Researchers from the University of Manchester in the United Kingdom have conducted some researching and ultimately concluded that cancer is a man-made disease.
In the UK alone, there are 150,000 people who succumb to cancer each year. Statistics have also shown that 1 in 3 people are likely to get cancer.
The researchers came to this conclusion by studying mummies, fossils, and classical literature. According to them, the disease is fueled by the excesses of modern day life. This is due to the fact that tumors were extremely rare in the past. They only became common and rampant in recent times due to people’s poor diet habits, laziness, and excess technology.
The study of Egyptian mummies, showed no signs of cancer in most of them, except one isolated case. When slivers of tissue from hundreds of Egyptian mummies were rehydrated and investigated under a microscope, researchers found only one case of cancer in the mummies.
There are some researchers who argue that the lack of cancer was because of the short lifespan of the Egyptians. But, the researchers from this study disproved these arguments by pointing out the fact that other age-related diseases like brittle bones and hardening of the arteries occurred during this period.
According to reports from the journal Nature Reviews Cancer, the fossil evidence of cancer is not substantial, as scientific literature has provided a few dozen, but mostly disputed, examples in animal fossils. Moreover, a study of Neanderthal bones has offered only one example of possible cancer.

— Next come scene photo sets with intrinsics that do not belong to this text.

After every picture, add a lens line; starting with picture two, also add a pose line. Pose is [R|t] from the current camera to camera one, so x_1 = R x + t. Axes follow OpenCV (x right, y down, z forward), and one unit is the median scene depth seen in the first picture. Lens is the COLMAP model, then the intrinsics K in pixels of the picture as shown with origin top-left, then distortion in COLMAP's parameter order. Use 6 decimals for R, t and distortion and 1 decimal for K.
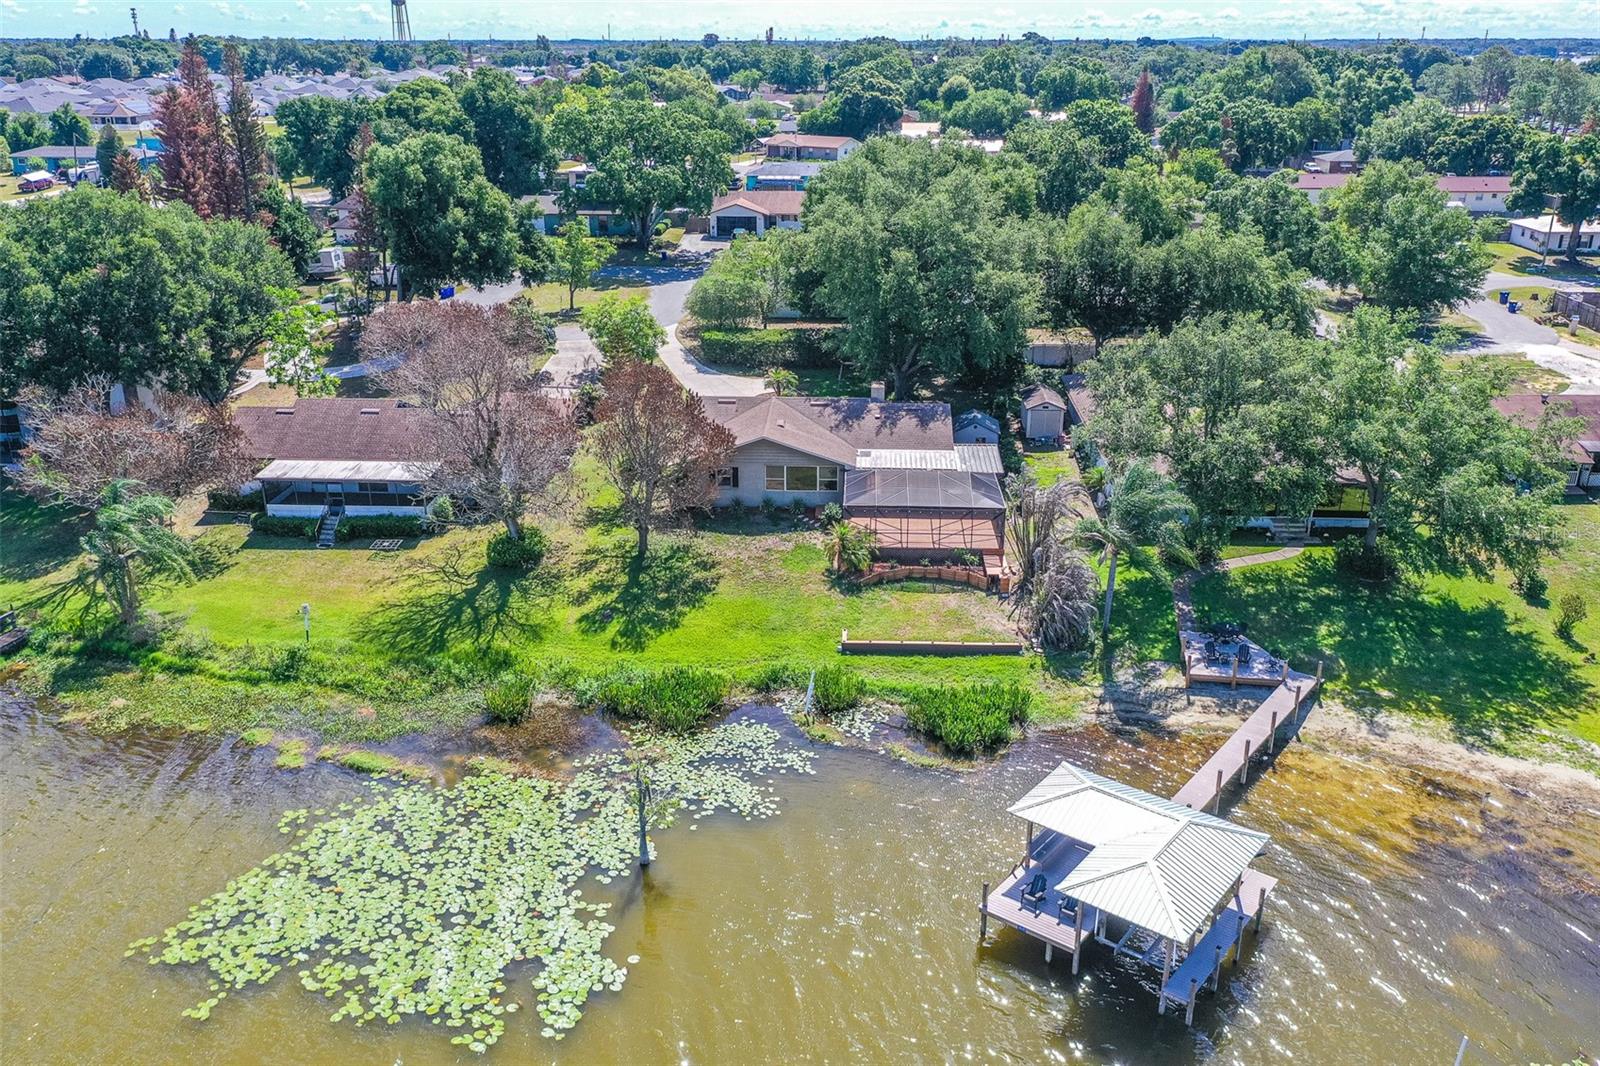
lens RADIAL K [[1283.7, 0, 800.0], [0, 1283.7, 533.0], [0, 0, 1]] dist [0.011061, 0.001888]
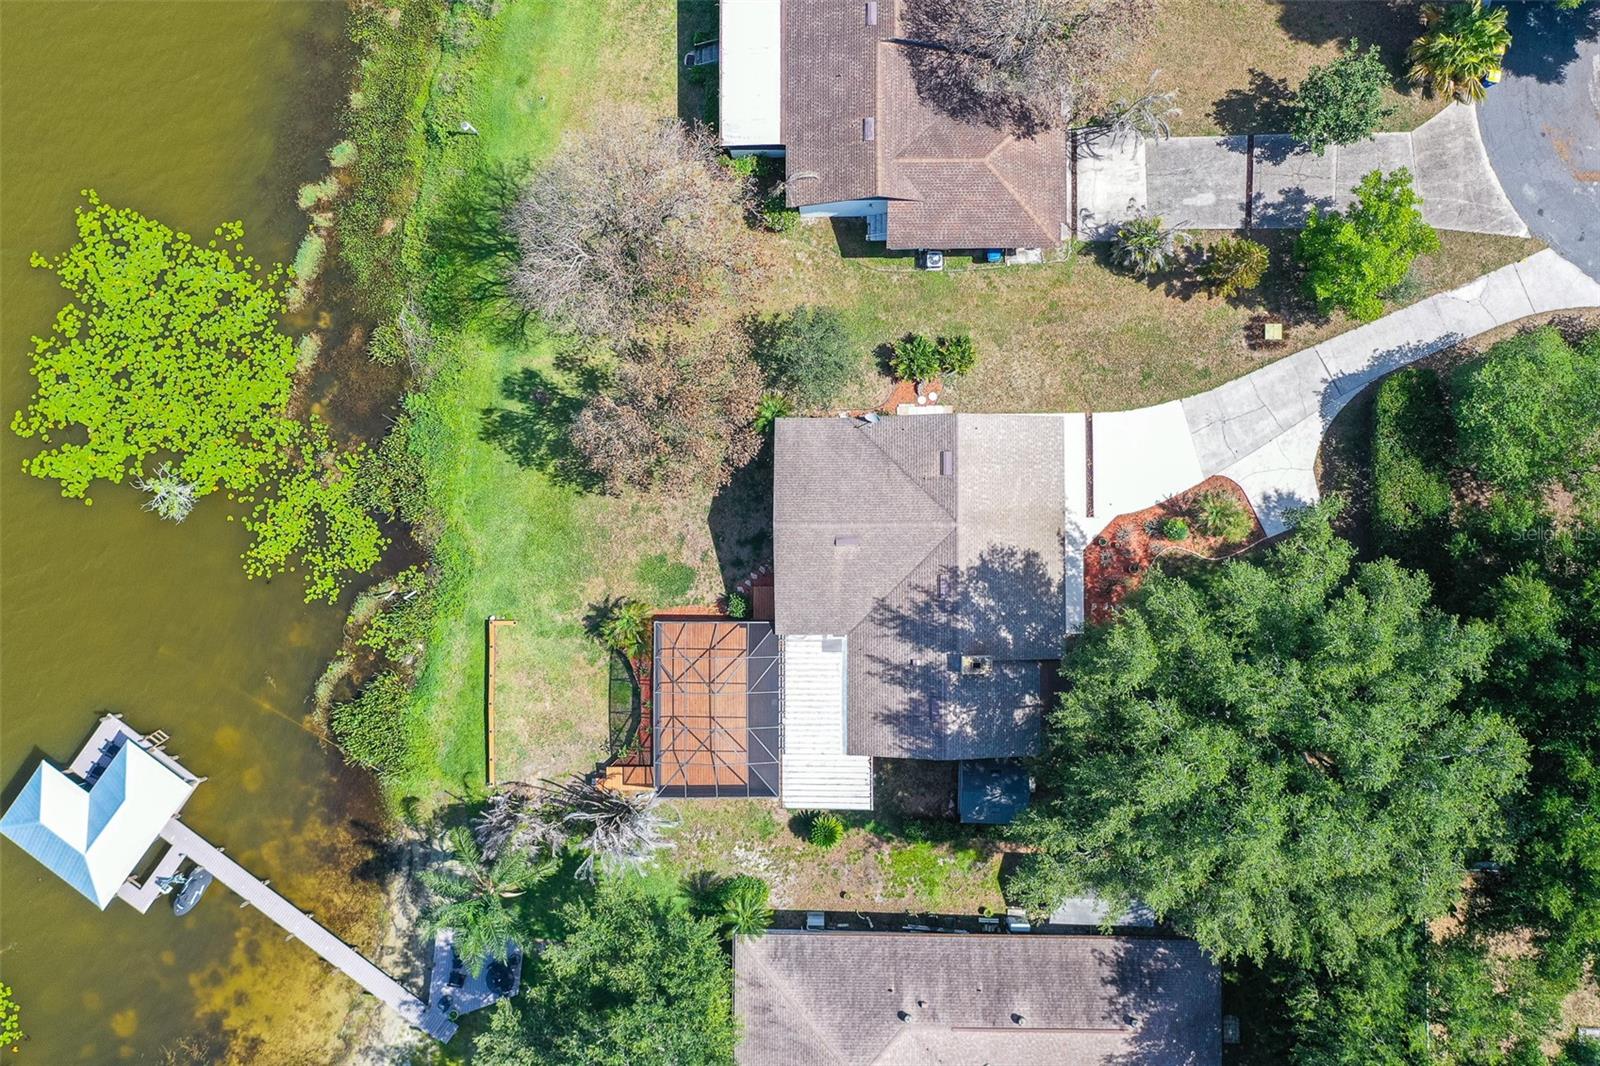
lens RADIAL K [[1270.3, 0, 803.8], [0, 1270.3, 561.7], [0, 0, 1]] dist [0.000125, -0.000859]
pose [[0.046164, 0.998865, -0.011766, 0.006767], [-0.337357, 0.026676, 0.940999, -0.890360], [0.940244, -0.039471, 0.338206, 0.770878]]
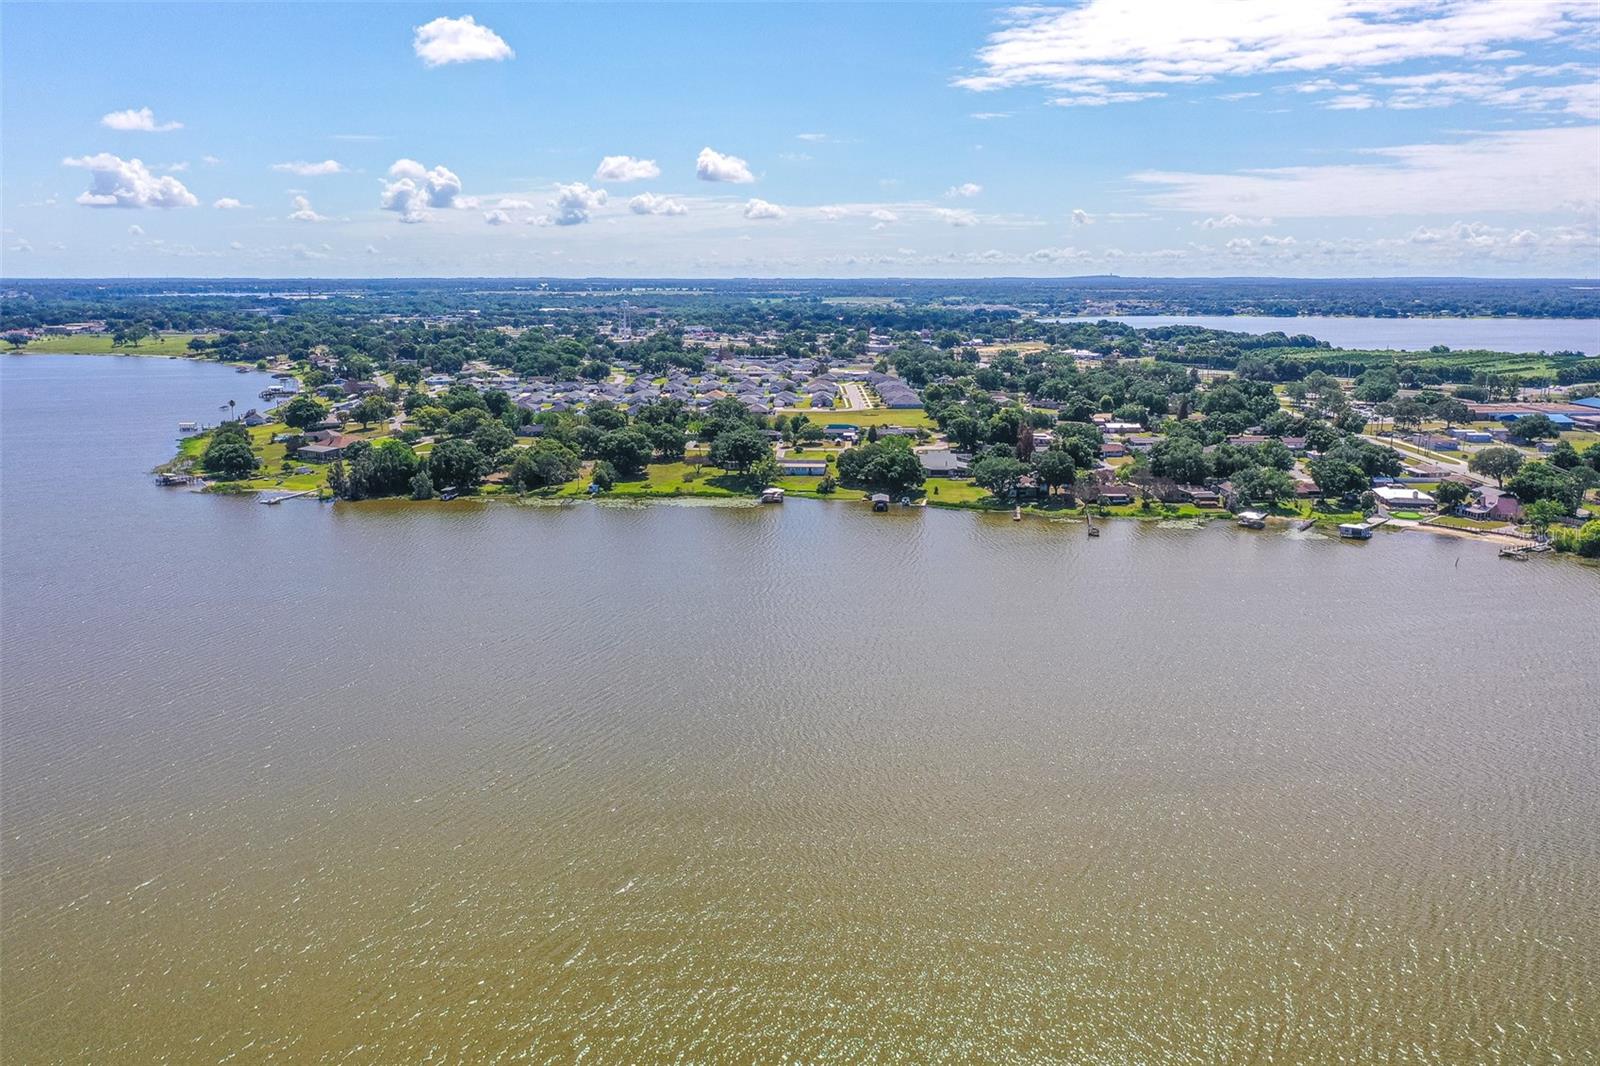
lens RADIAL K [[1270.3, 0, 803.8], [0, 1270.3, 561.7], [0, 0, 1]] dist [0.000125, -0.000859]
pose [[0.998094, -0.012391, 0.060454, -2.330643], [0.020955, 0.989479, -0.143151, 1.178310], [-0.058044, 0.144145, 0.987853, -5.189856]]
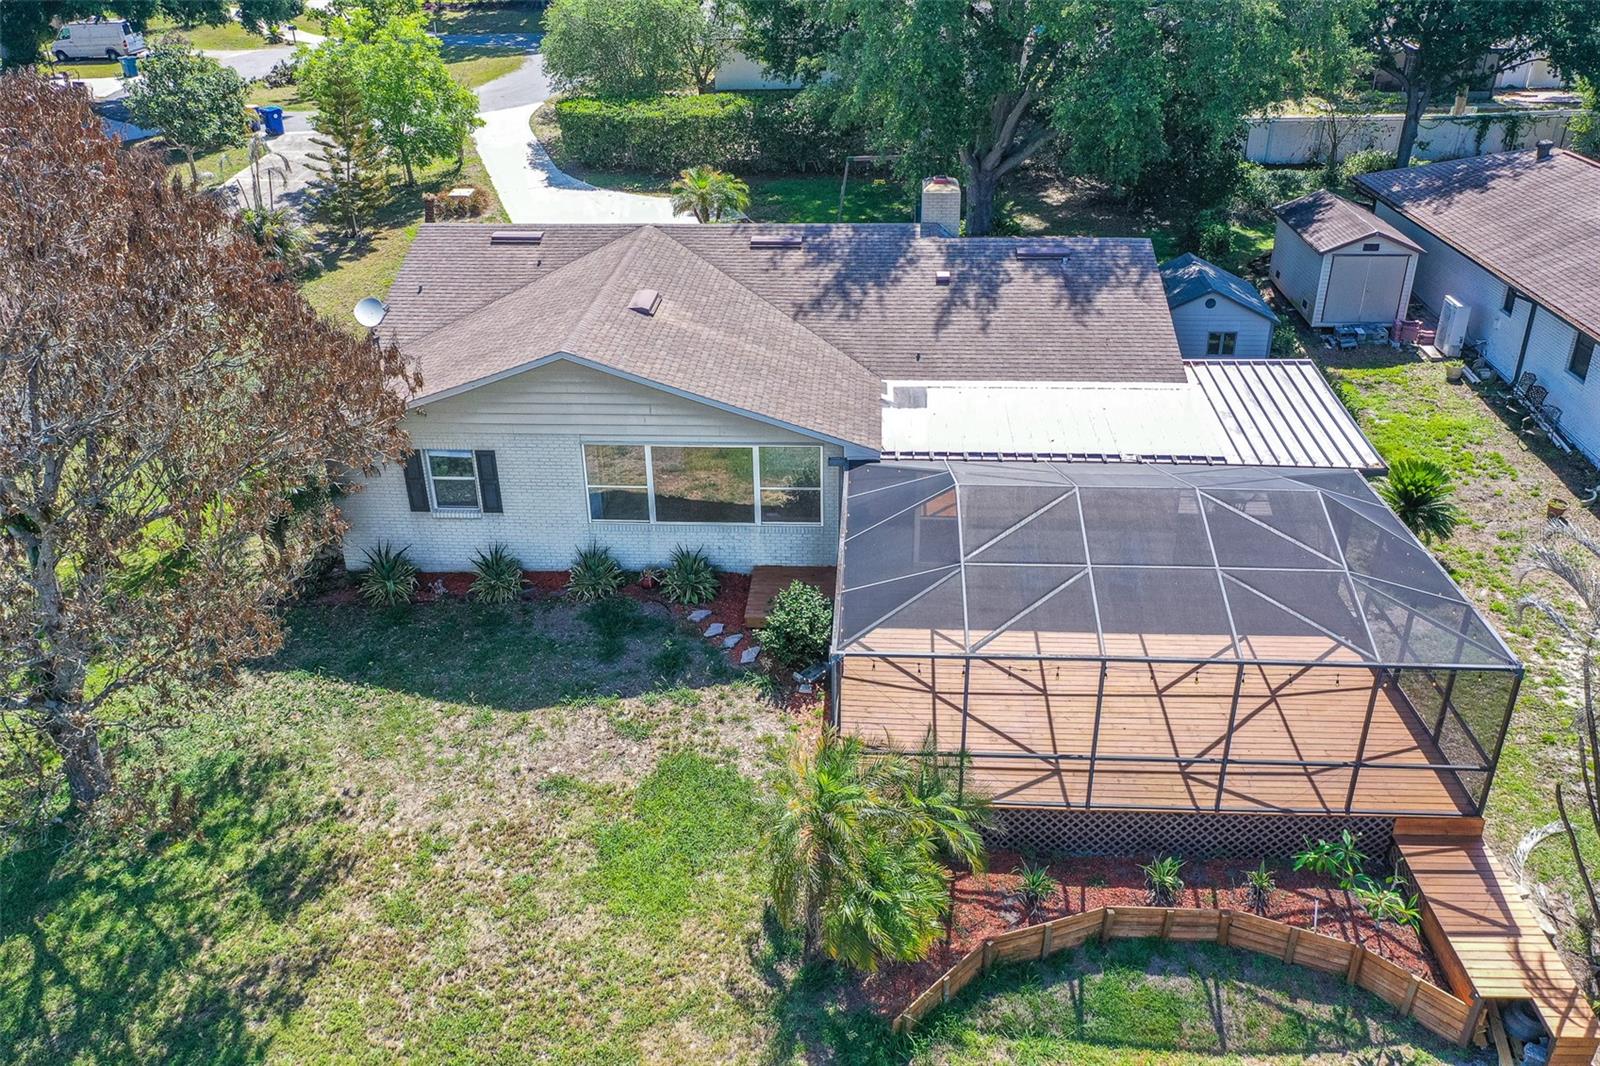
lens RADIAL K [[1249.3, 0, 800.0], [0, 1249.3, 533.0], [0, 0, 1]] dist [0.003015, 0.007852]
pose [[0.999816, -0.006188, -0.018157, 0.031548], [0.008192, 0.993622, 0.112466, -0.068271], [0.017346, -0.112594, 0.993490, 0.745435]]
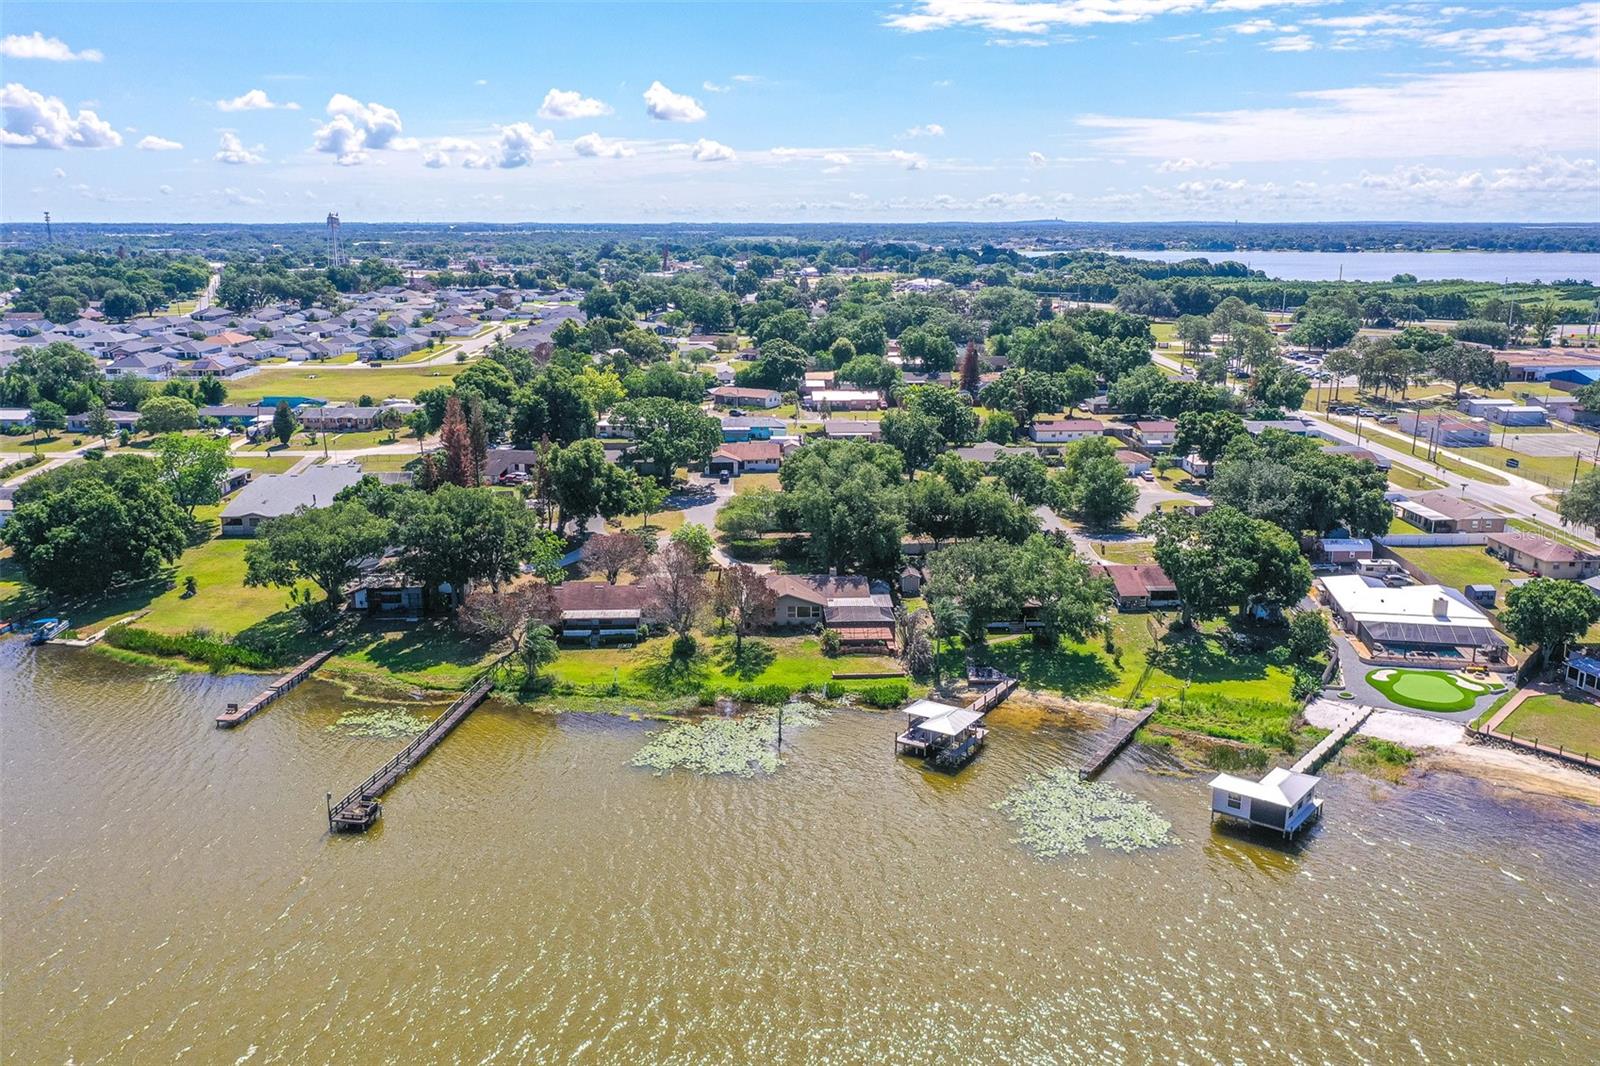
lens RADIAL K [[1270.3, 0, 803.8], [0, 1270.3, 561.7], [0, 0, 1]] dist [0.000125, -0.000859]
pose [[0.994918, -0.024745, 0.097599, -0.223587], [0.034738, 0.994172, -0.102055, 0.100983], [-0.094505, 0.104927, 0.989979, -1.257985]]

The ancient Egyptian texts also don’t provide solid evidence of cancer, as cancer-like problems were more likely caused by leprosy or varicose veins. It is believed the ancient Greeks were the first people to define cancer as a specific disease, and make a difference between benign and malignant tumors.
Michael Zimmerman, the head researcher of this study, stated that there should have been enough cancer-related evidence in ancient societies because there was no surgical intervention.
“In an ancient society lacking surgical intervention, evidence of cancer should remain in all cases. The virtual absence of malignancies in mummies must be interpreted as indicating their rarity in antiquity, indicating that cancer-causing factors are limited to societies affected by modern industrialization”, Zimmerman said.
Professor Rosalie David, who also had a big role in the analysis of the possible reference to the disease in fossil records, classical literature, and mummified bodies, said:
She said: “In industrialized societies, cancer is second only to cardiovascular disease as a cause of death. But in ancient times, it was extremely rare. There is nothing in the natural environment that can cause cancer. So it has to be a man-made disease, down to pollution and changes to our diet and lifestyle.”
“The important thing about our study is that it gives a historical perspective to this disease,” she added. We can make very clear statements on the cancer rates in societies because we have a full overview. We have looked at millennia, not one hundred years, and have masses of data.”
The three lifestyle choices recommended by researchers are regular physical activity, maintaining physical activity and a healthy weight. They believe these are able to prevent about a third of the most common cancers known.